Li Xuanfeng escuchaba, embelesado, el rostro frío.

"Los habría matado a todos."

"Pero Xu San fue un cobarde. Un cobarde toda su vida. Nunca dijo una palabra. Se escondió en la aldea toda su vida. Los odiaba. Pero odiaba aún más al pájaro gigante. ¡Y odiaba al inmortal!"

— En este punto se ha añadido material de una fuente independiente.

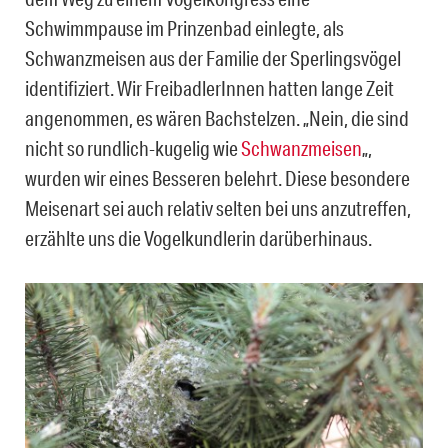
Schwimmpause im Prinzenbad einlegte, als
Schwanzmeisen aus der Familie der Sperlingsvögel
identifiziert. Wir FreibadlerInnen hatten lange Zeit
angenommen, es wären Bachstelzen. „Nein, die sind
nicht so rundlich-kugelig wie
Schwanzmeisen
„,
wurden wir eines Besseren belehrt. Diese besondere
Meisenart sei auch relativ selten bei uns anzutreffen,
erzählte uns die Vogelkundlerin darüberhinaus.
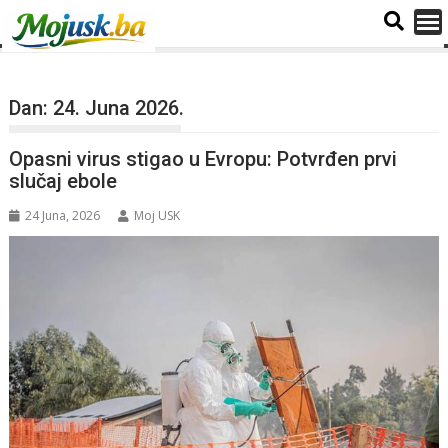
Dan:
24. Juna 2026.
Opasni virus stigao u Evropu: Potvrđen prvi
slučaj ebole
24 Juna, 2026
Moj USK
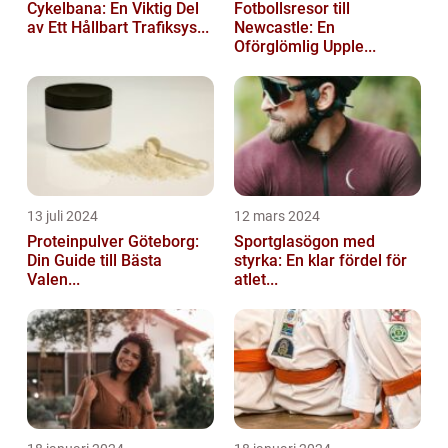
Cykelbana: En Viktig Del
Fotbollsresor till
av Ett Hållbart Trafiksys...
Newcastle: En
Oförglömlig Upple...
13 juli 2024
12 mars 2024
Proteinpulver Göteborg:
Sportglasögon med
Din Guide till Bästa
styrka: En klar fördel för
Valen...
atlet...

El viejo Xu gritó, la voz quebrada. Atrajo a Li Xuanfeng hacia sí y habló, urgente y quedo:

"Xu San vio a dos sirvientes en la montaña, vaciando un estanque. Decían… decían… que el pájaro gigante había sido atraído a Gran Monte Li para que devorara gente, para poder tomar el Qi del Cuervo de Fuego para que el joven maestro de la Puerta del Oro Tang refinara su qi. Xu San lo oyó claramente. Lo guardó durante décadas, demasiado asustado para hablar."

"Xu San… Xu San… ah… muerto. Todos muertos."

El viejo Xu jadeó dos veces, los ojos inyectados en sangre. Espuma sanguinolenta burbujeó de sus labios. Su cabeza se ladeó, y la mano amarilla y marchita que agarraba el pantalón de Li Xuanfeng se aflojó por fin.

Li Xuanfeng lo miró fijamente, paralizado, durante un largo rato. Luego habló:

"Xu San. Tú también has muerto."

Lágrimas calientes corrieron por su rostro, cayendo sobre el cadáver frío y rígido del viejo Xu. Li Xuanfeng sollozó, luego se echó sobre el cuerpo del anciano y lloró a gritos — hasta que la cabeza le dio vueltas, hasta que su pena se agotó.